This week the Catholic Church threatened to excommunicate Spanish politicians for their vote legalizing abortion in Spain up to 14 weeks. At the same time, back in Mexico the Archbishop of Acapulco, Felipe Aguirre Franco, has admitted to entering into agreements with the PRI to go after both abortion and contraception in Mexico.
Let's remember that just a generation ago under Echeverria the Catholic bishops tacitly supported the birth control option for the poor. Heck, the PRI even offered birth control in the CONASUPO subsidized markets for a time. For the nation that gave the world the birth control pill and pretty freely embraced it in the late '70s it is a real whiplash situation to see even the PRI working against contraception and abortion.
However, I was interested to see a study by a Columbia University public health professor (Jennifer Hirsch) in which she demonstrates that rural Mexican women (the group that was the most resistant or misinformed about contraception in the 1970s) is using contraception and finding that it meshes perfectly well for them and their Catholicism.
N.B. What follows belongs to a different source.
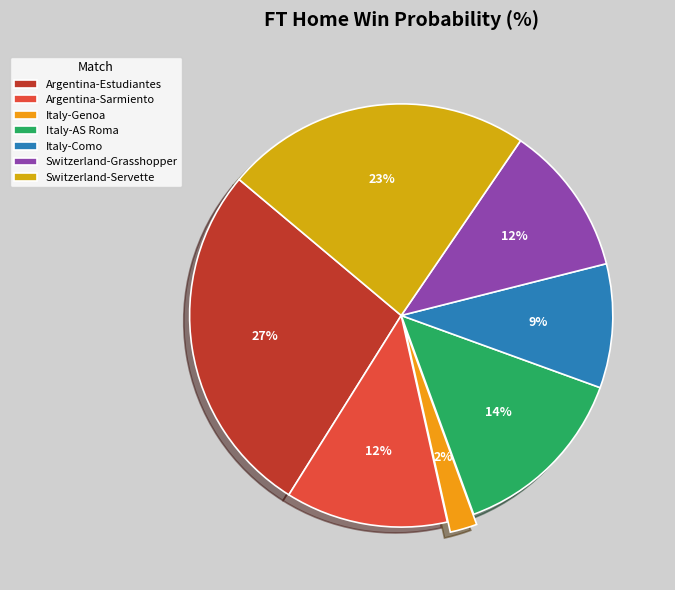

Rank the categories by value from lowest to highest.

Italy-Genoa, Italy-Como, Switzerland-Grasshopper, Argentina-Sarmiento, Italy-AS Roma, Switzerland-Servette, Argentina-Estudiantes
If the PRI and the PAN are gunning to make this a big political issue in 2012 it may be more of a flop than a flyer if Hirsch's study holds true.
At any rate this seems like a full court push against contraception and abortion in Latin America, as one of my colleagues here in Texas got a full sermon on abortion and contraception in Mexico in his East Texas parish on Miguel Pro's feast day a couple weeks ago.